On 10.09.19 г. 6:32 ч., webmas...@zedlx.com wrote:
>
> Quoting Qu Wenruo <quwenruo.bt...@gmx.com>:
>
>> On 2019/9/10 上午9:24, webmas...@zedlx.com wrote:
>>>
>>> Quoting Qu Wenruo <quwenruo.bt...@gmx.com>:
>>>
>>>>>> Btrfs defrag works by creating new extents containing the old data.
>>>>>>
>>>>>> So if btrfs decides to defrag, no old extents will be used.
>>>>>> It will all be new extents.
>>>>>>
>>>>>> That's why your proposal is freaking strange here.
>>>>>
>>>>> Ok, but: can the NEW extents still be shared?
>>>>
>>>> Can only be shared by reflink.
>>>> Not automatically, so if btrfs decides to defrag, it will not be shared
>>>> at all.
>>>>
>>>>> If you had an extent E88
>>>>> shared by 4 files in different subvolumes, can it be copied to another
>>>>> place and still be shared by the original 4 files?
>>>>
>>>> Not for current btrfs.
>>>>
>>>>> I guess that the
>>>>> answer is YES. And, that's the only requirement for a good defrag
>>>>> algorithm that doesn't shrink free space.
>>>>
>>>> We may go that direction.
>>>>
>>>> The biggest burden here is, btrfs needs to do expensive full-backref
>>>> walk to determine how many files are referring to this extent.
>>>> And then change them all to refer to the new extent.
>>>
>>> YES! That! Exactly THAT. That is what needs to be done.
>>>
>>> I mean, you just create an (perhaps associative) array which links an
>>> extent (the array index contains the extent ID) to all the files that
>>> reference that extent.
>>
>> You're exactly in the pitfall of btrfs backref walk.
>>
>> For btrfs, it's definitely not an easy work to do backref walk.
>> btrfs uses hidden backref, that means, under most case, one extent
>> shared by 1000 snapshots, in extent tree (shows the backref) it can
>> completely be possible to only have one ref, for the initial subvolume.
>>
>> For btrfs, you need to walk up the tree to find how it's shared.
>>
>> It has to be done like that, that's why we call it backref-*walk*.
>>
>> E.g
>> A (subvol 257) B (Subvol 258, snapshot of 257)
>> | \ / |
>> | X |
>> | / \ |
>> C D
>> / \ / \
>> E F G H
>>
>> In extent tree, E is only referred by subvol 257.
>> While C has two referencers, 257 and 258.
>>
>> So in reality, you need to:
>> 1) Do a tree search from subvol 257
>> You got a path, E -> C -> A
>> 2) Check each node to see if it's shared.
>> E is only referred by C, no extra referencer.
>> C is refered by two new tree blocks, A and B.
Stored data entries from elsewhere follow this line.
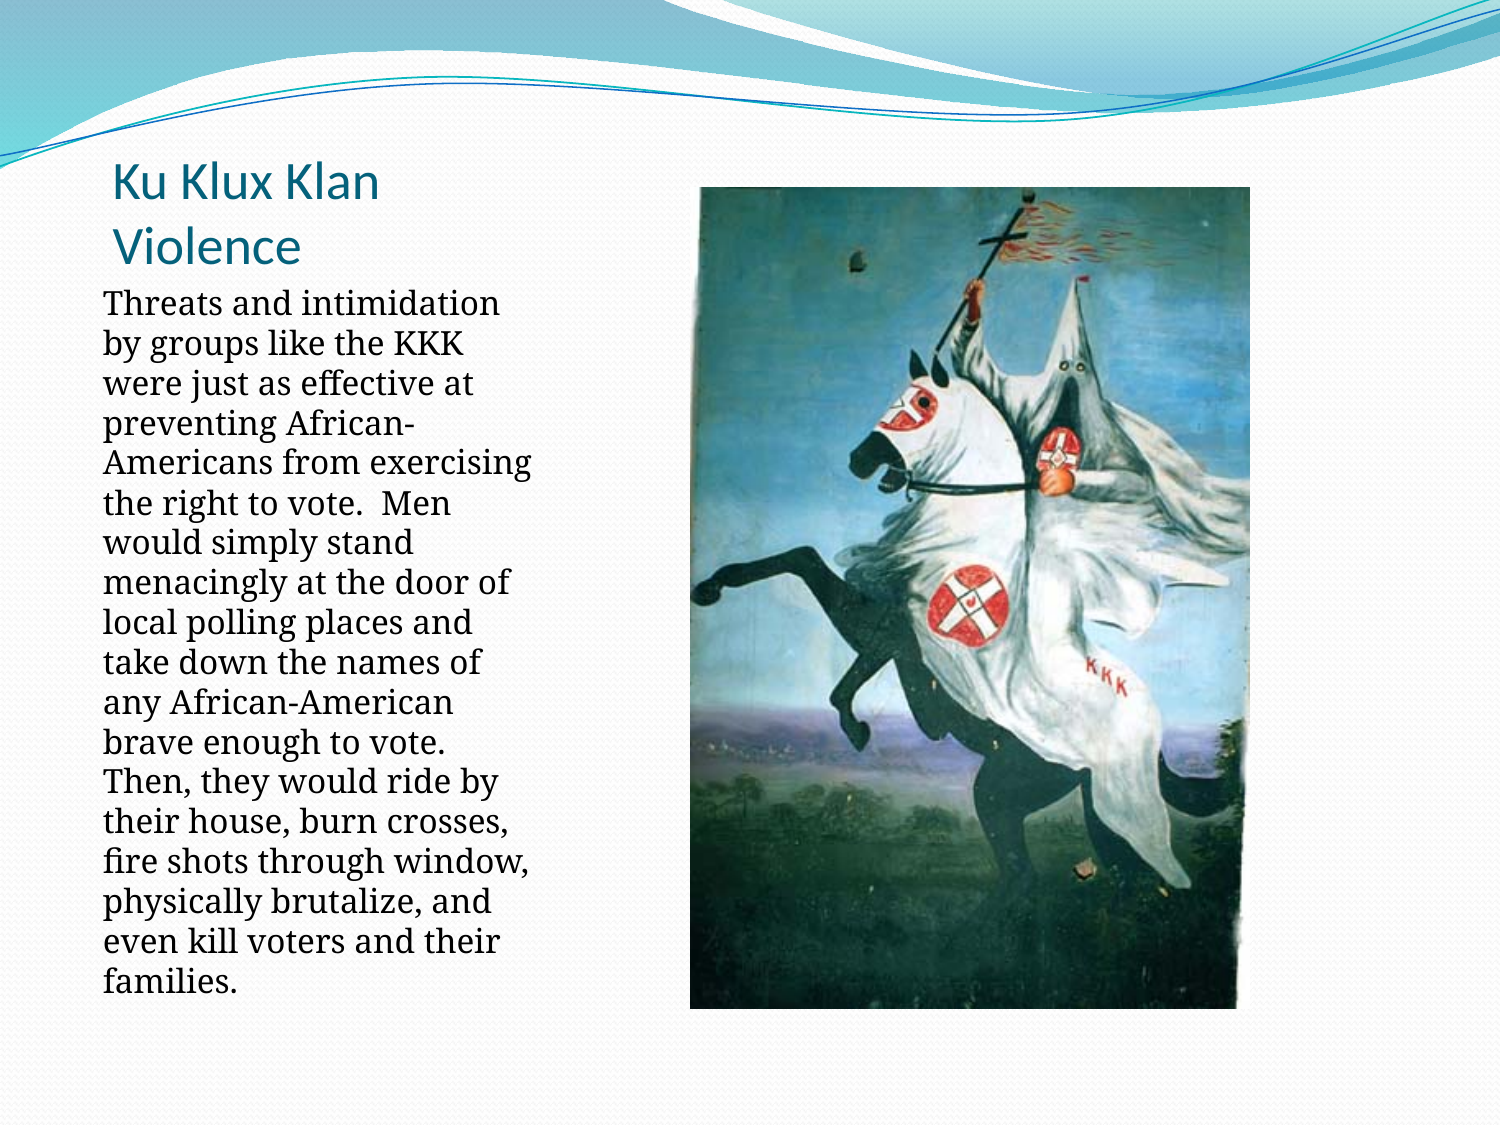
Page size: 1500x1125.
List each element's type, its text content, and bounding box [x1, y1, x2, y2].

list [689, 187, 1251, 1009]
title Ku Klux Klan Violence [112, 84, 563, 275]
list Threats and intimidation by groups like the KKK were just as effective at preventing African-Americans from exercising the right to vote. Men would simply stand menacingly at the door of local polling places and take down the names of any African-American brave enough to vote. Then, they would ride by their house, burn crosses, fire shots through window, physically brutalize, and even kill voters and their families. [99, 275, 550, 1025]
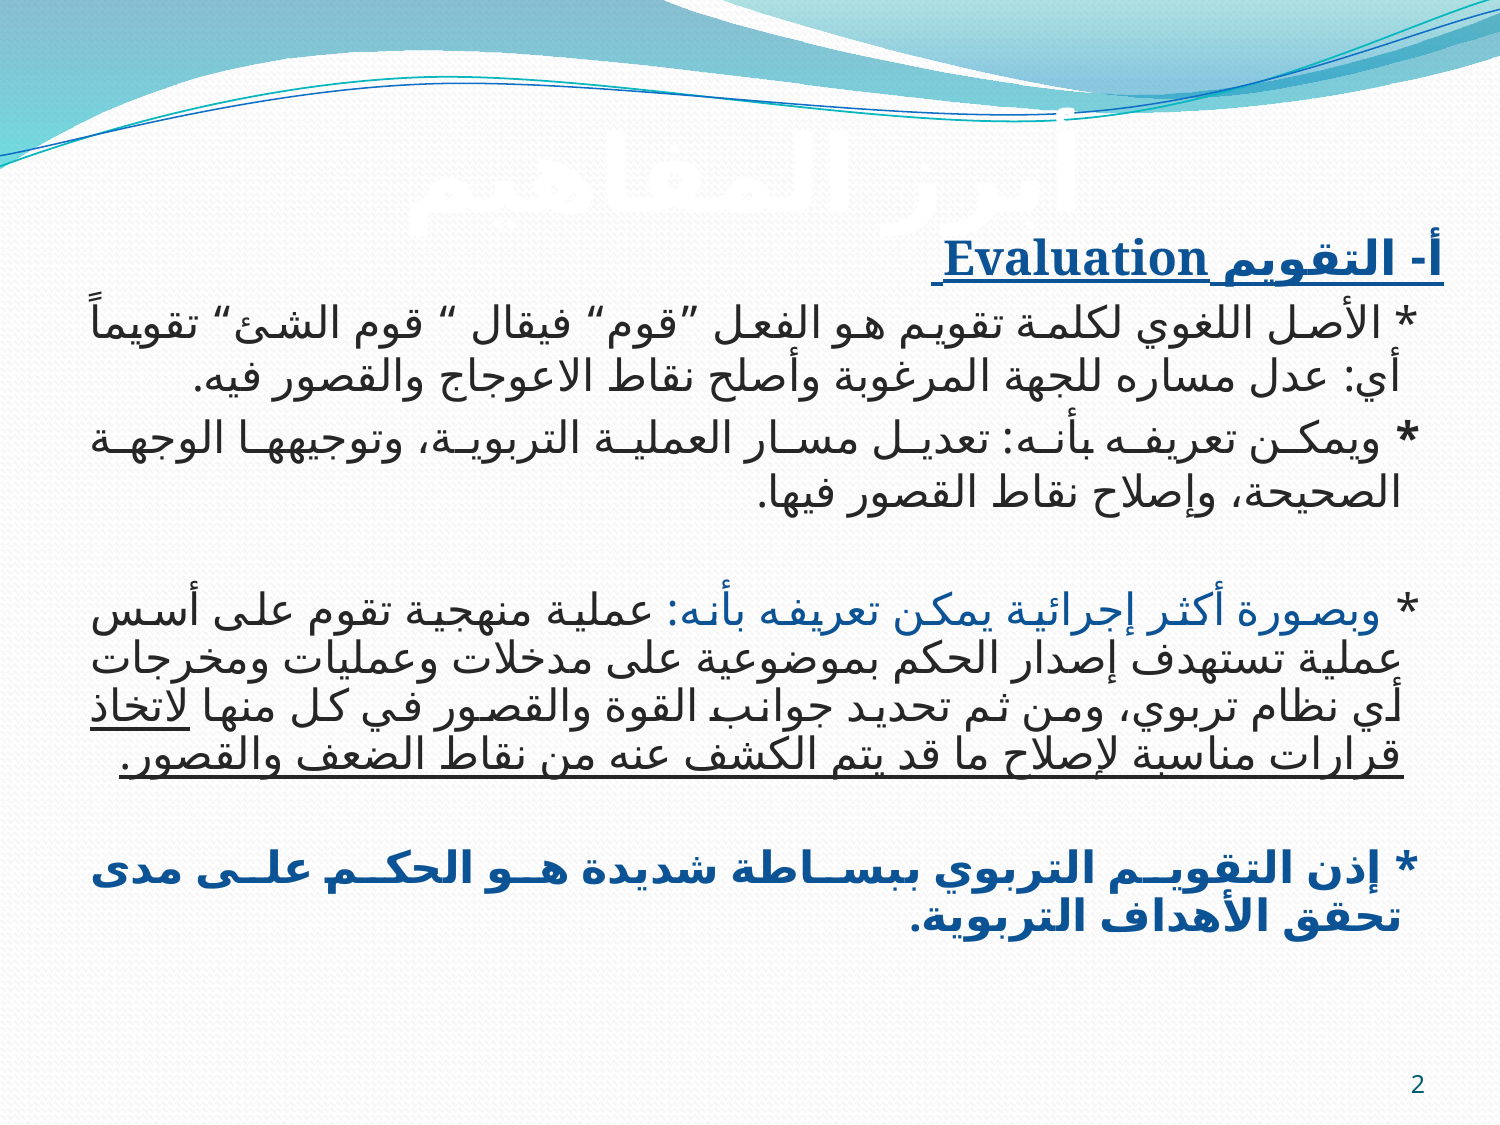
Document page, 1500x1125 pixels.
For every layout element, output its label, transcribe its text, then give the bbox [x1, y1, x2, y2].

>> A is refered by subvol 257.
>> B is refered by subvol 258.
>> So E is shared by 257 and 258.
>>
>> Now, you see how things would go mad, for each extent you must go that
>> way to determine the real owner of each extent, not to mention we can
>> have at most 8 levels, tree blocks at level 0~7 can all be shared.
>>
>> If it's shared by 1000 subvolumes, hope you had a good day then.
>
> Ok, let's do just this issue for the time being. One issue at a time. It
> will be easier.
>
> The solution is to temporarily create a copy of the entire backref-tree
> in memory. To create this copy, you just do a preorder depth-first
> traversal following only forward references.
>
> So this preorder depth-first traversal would visit the nodes in the
> following order:
> A,C,E,F,D,G,H,B
>
> Oh, it is not a tree, it is a DAG in that example of yours. OK, preorder
> is possible on DAG, too. But how did you get a DAG, shouldn't it be all
> trees?
>
> When you have the entire backref-tree (backref-DAG?) in memory, doing a
> backref-walk is a piece of cake.
>
> Of course, this in-memory backref tree has to be kept in sync with the
> filesystem, that is it has to be updated whenever there is a write to
> disk. That's not so hard.
Great, now that you have devised a solution and have plenty of
experience writing code why not try and contribute to btrfs?